Dear Marc, did you know Borat's turning 35? Ali G, Borat and Sacha Baron Cohen all turn 35 today and I'm sure they celebrate with that gorgeous talented redhead star Isla Fisher from Wedding Crashers. I know I would.

Wednesday, October 11, 2006

We're open for X-mas!

Dear Marc, I know your family's Jewish, so perhaps Christmas has never been that big of a deal at your house.

At my place, it's a big deal. And it starts now. Starting today, I will accept requests for rhyming verses for your Christmas gifts. Tell me what you're giving, the name of the person you're giving it to and a few character traits and I'll make you a short verse.

It's free. What do you have to lose?
e-mail me your info if you're paranoid and don't want to reveal what you're giving.


Lisa vs. Diddy

Dear Marc, I will write you a real letter soon, but 'til I do, can we talk a little about Lisa Nova?

She's a YouTube star. She's a real star. Real funny and real real.

P Diddy just put up his own channel on YouTube. Moments later, Lisa is his major competition.

A little over 600 000 has watched Diddy's ridiculous clip. Almost 500 000 has watched Lisa's parody. No money was spent on marketing. The internet - it's such a beautiful thing.

I give you Diddy.

I give you Lisa.

Who gets your love? You know who's got mine.

Monday, October 09, 2006

Just another day at the office

Dear Marc, today was like any other day at the office. Kate was told secrets by a strange friend.
And then, I too, took a walk with half a naked mannequin. Kate and I then proceeded to buy $2000 worth of merchandise for work, mostly lingerie.

I had lunch. Wrote a few e-mails.

Wrote a few lines about Christmas time. You know all about thinking ahead, don't you? What collection are you working on? Fall 2007? Spring 2008? What's that like, living life in the future?
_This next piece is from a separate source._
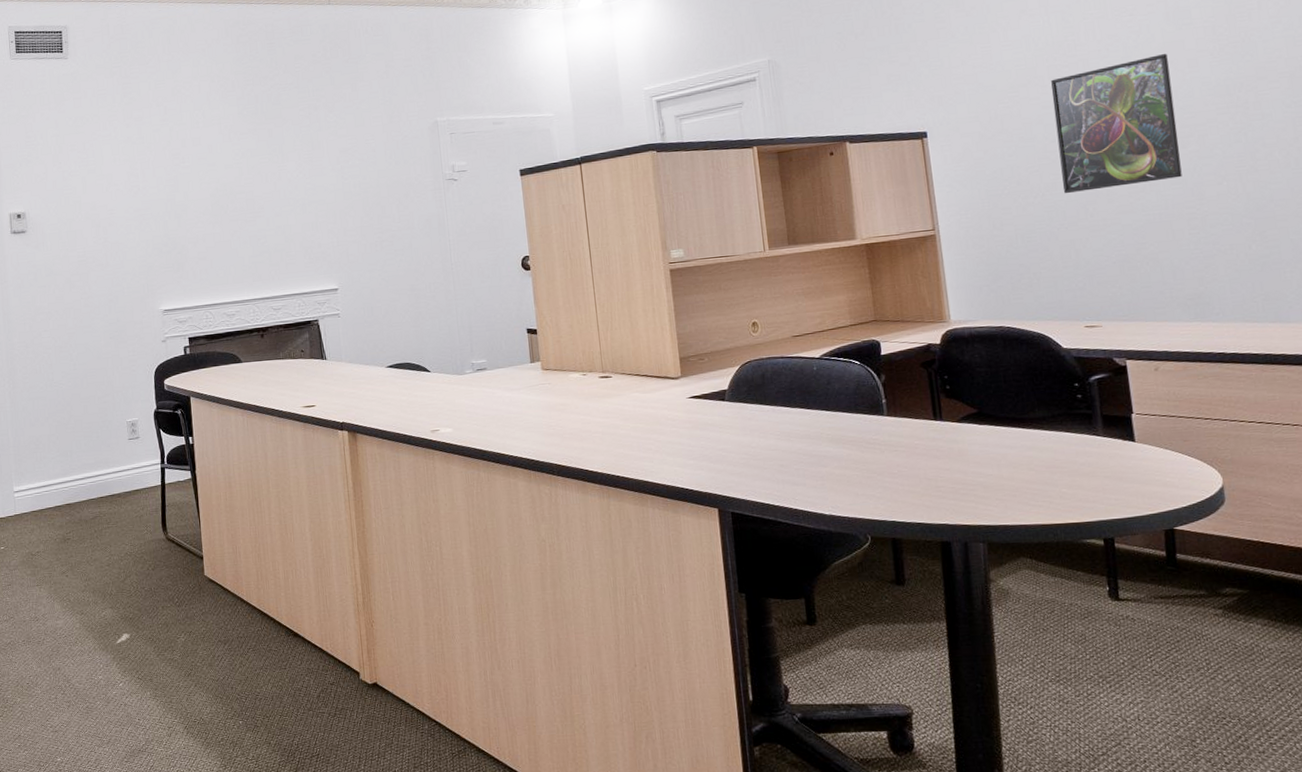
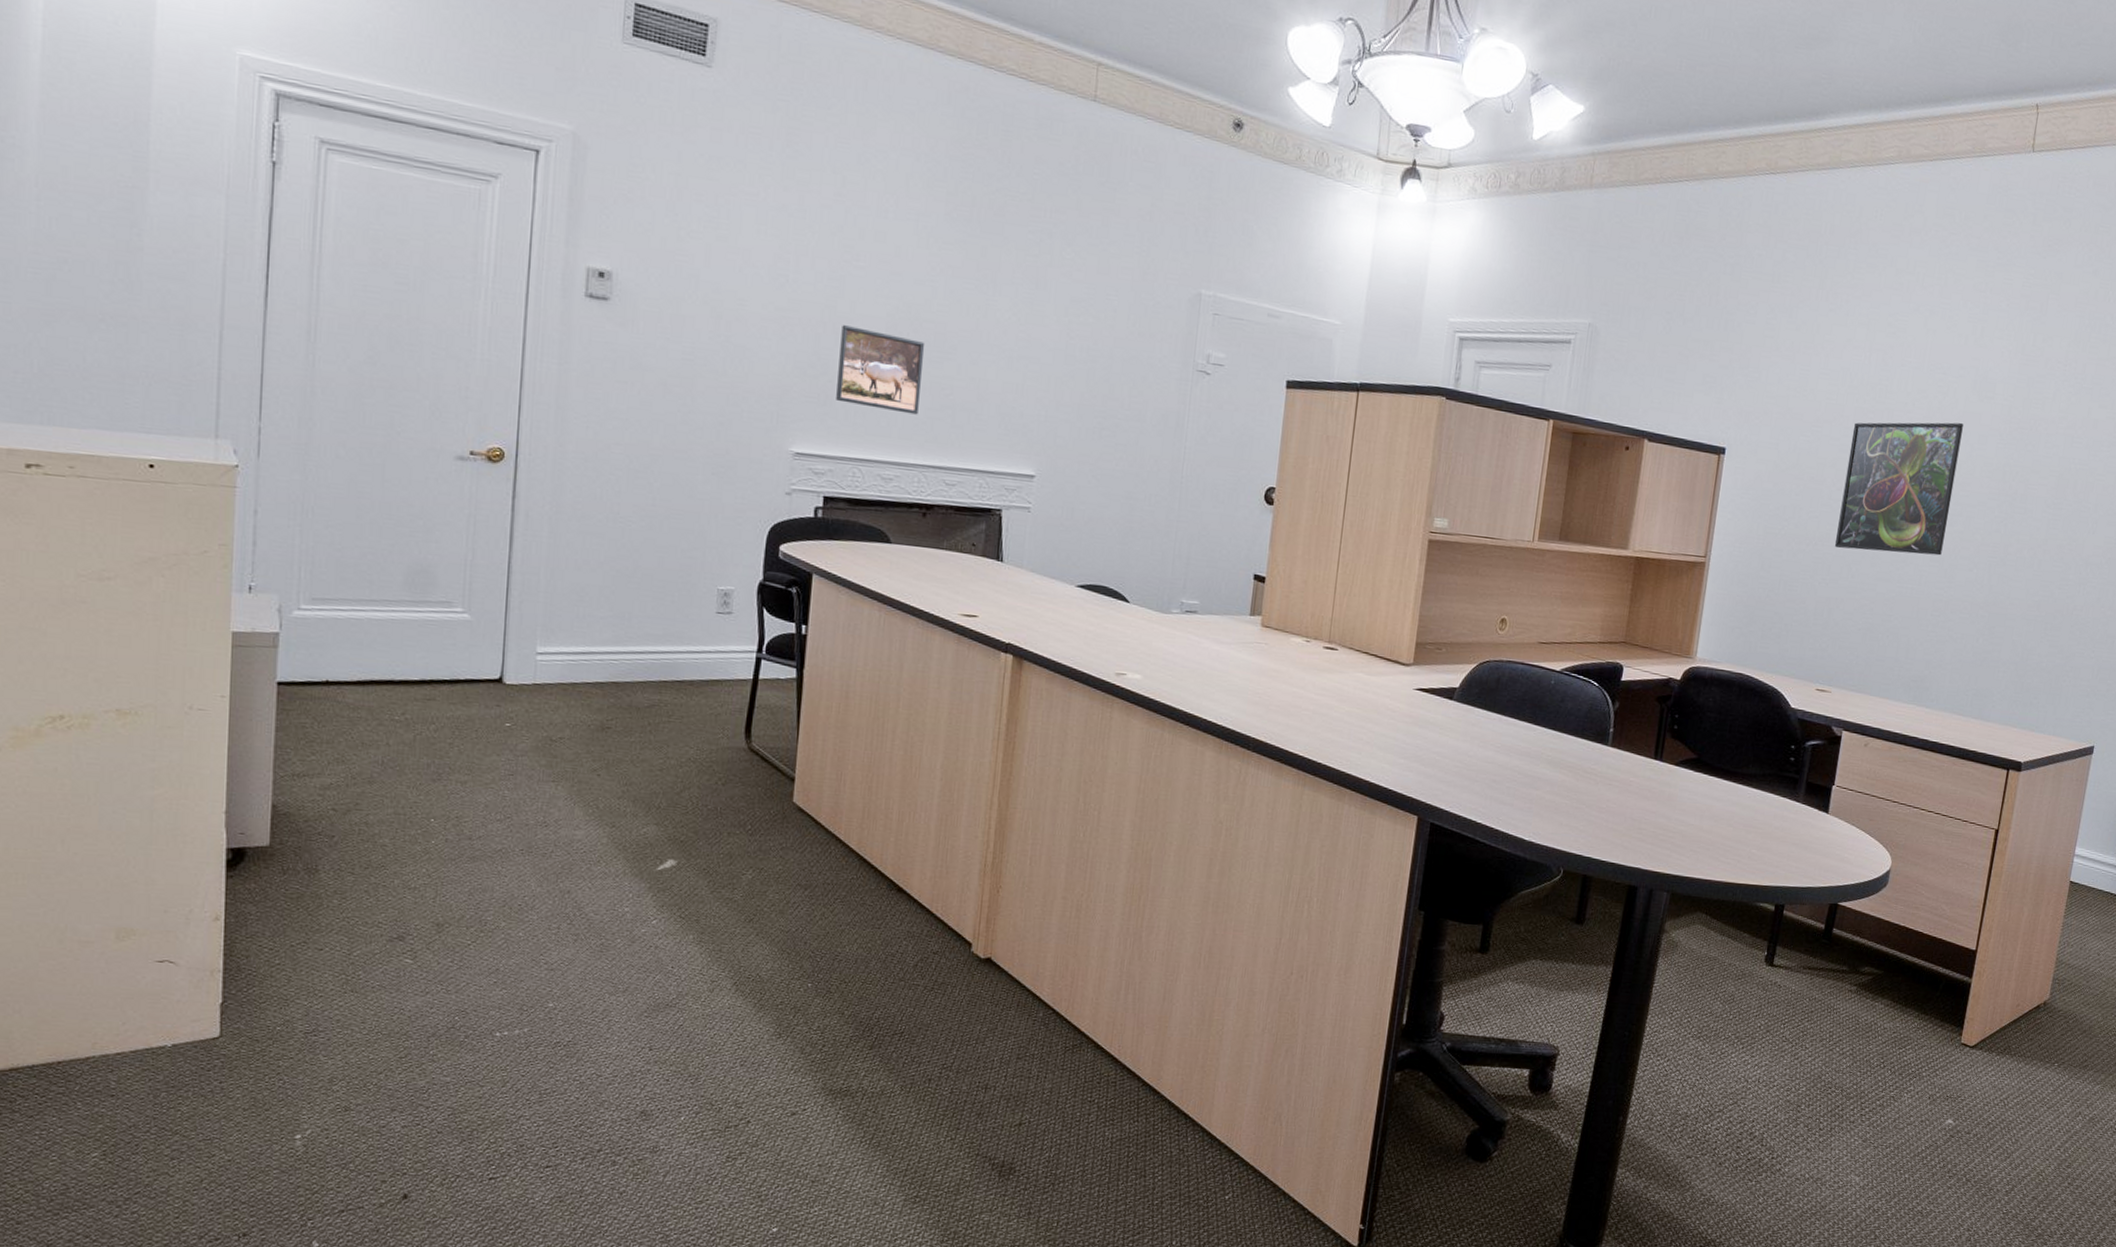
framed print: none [181,208,245,266] -> present [836,325,925,415]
I live most of my life in the past.

Post-lunch, I googled the Malm whale, the world's only stuffed blue whale.
It stranded an unfortunate afternoon back in 1865. You had that civil war thing going on, we had eternal cold and famine. A stuffed whale was big news. Especially since the whale was eventually touched by the gifted hands of interior decorators, spiffing up the whale interior with wall papper and a little cafe.
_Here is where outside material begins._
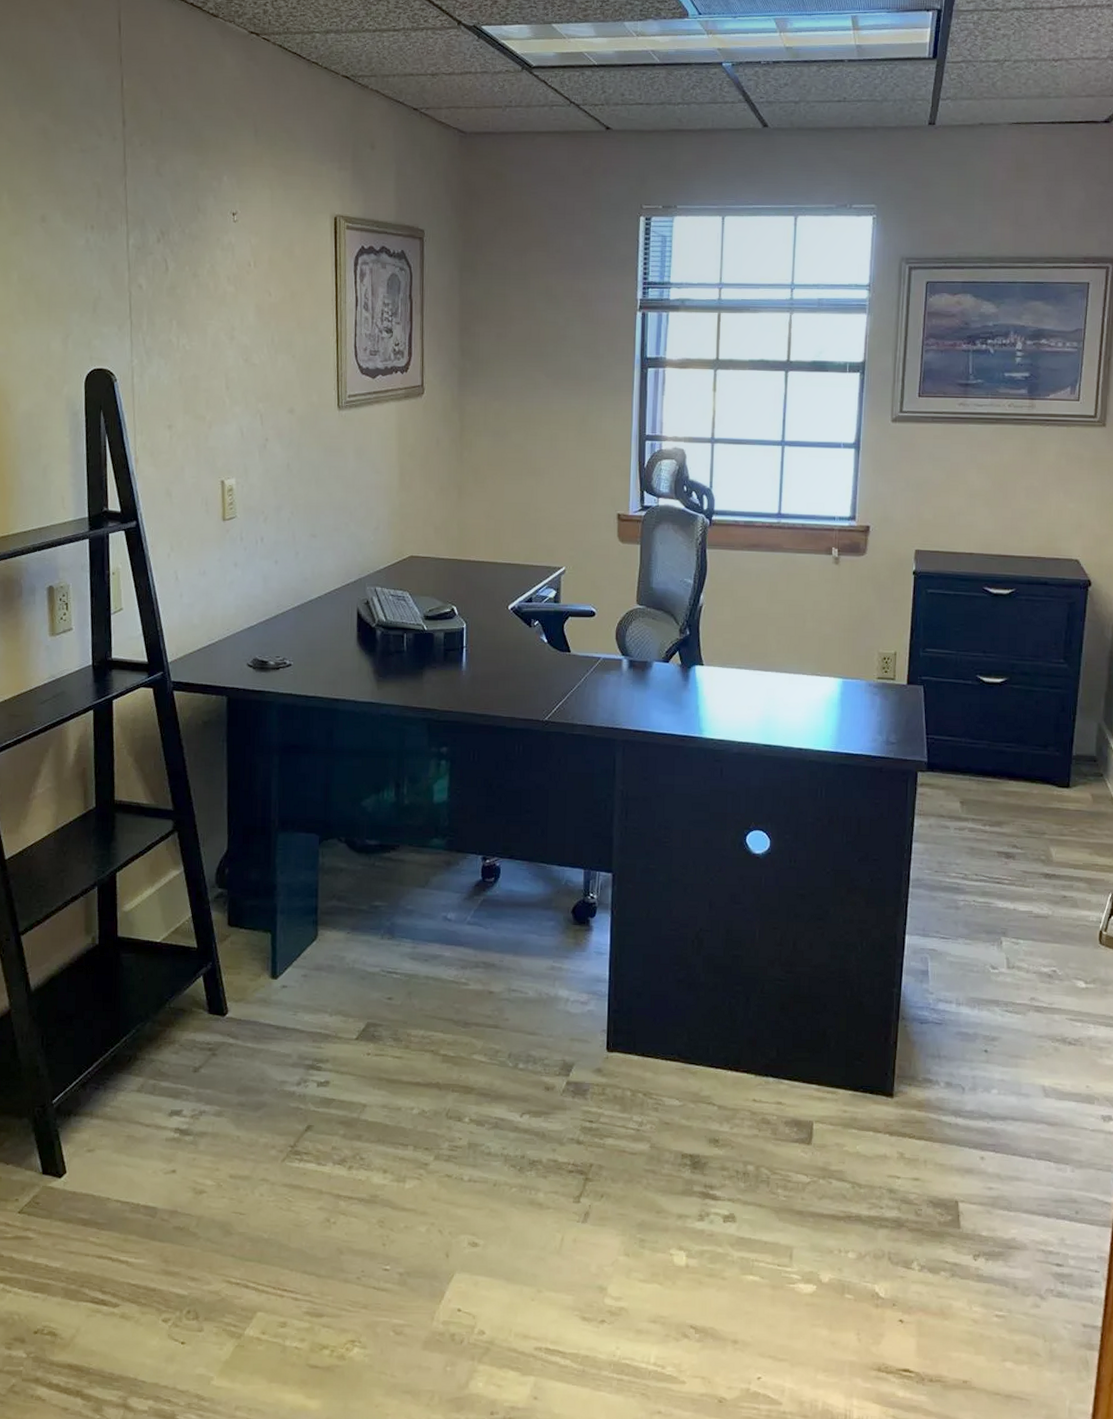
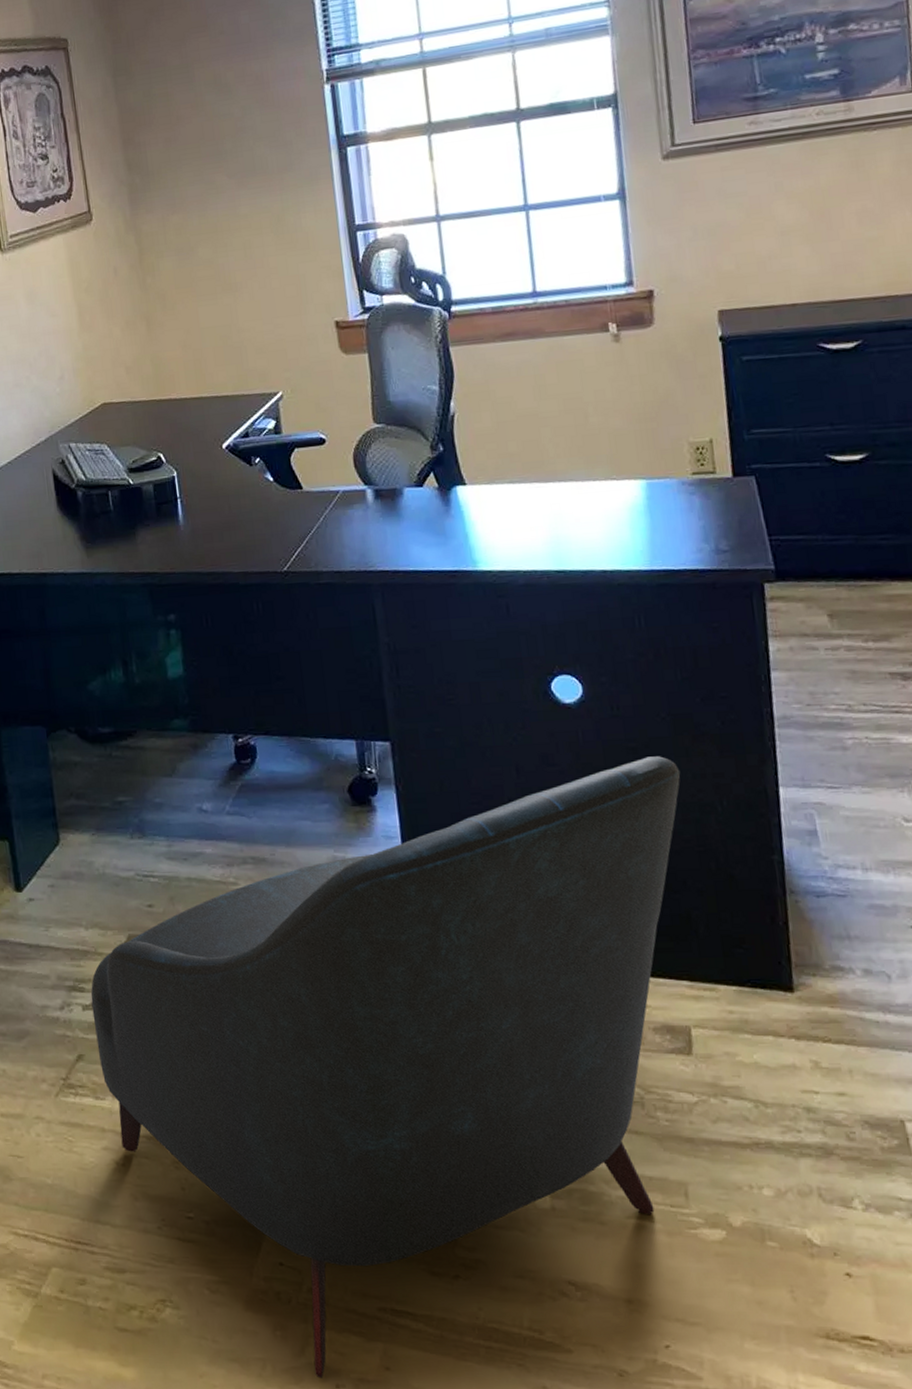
armchair: none [325,902,835,1407] -> present [90,756,681,1378]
Little did the stuffers know that a long dead whale cafe can be a turn on to some people. The cafe was shut down after an amorous couple got caught going at it inside the whale.

You think I'm making this up?

I couldn't.

I pondered my happy fate, so glad I'm not a stuffed dead animal/cafe/love nest.

Then I wrote a verse for a friend I've never met. She needs a poem about dinousaurs.

Then this.

What did you do today?

love from a friend far away.

Friday, October 06, 2006

Oh! October!

Dear Marc, this morning, we took an alternative route to pre-school.

I met up with lovely Sara and baby Lee.

Then I took the kids to dinner at our friends' place. Only people under 5 were allowed to cook. Vanja knows how to make pizza.

And Joel sure knows how to enjoy himself. What did you do? Another fashion week somewhere in the world?


Wednesday, October 04, 2006

Land of promised buns

It's a small day for man, but a grand one for cinnamon rolls.

The road to pre-school

Celebrating Cinnamon

Dear Marc, I hope you haven't missed out on cinnamon rolls today, it's their day. At least here in Swedenland. This means that I have to cut this workday short and go straight to pre-school to enjoy a batch of childmade buns.

Perhaps it tastes different when really small hands have kneaded the dough. I need dough too, but in a different way.

Tomorrow I will show you. You will be a part of this experience.
The smell of cinnamon oozing from the screeen will be so intense it will make you sneeze.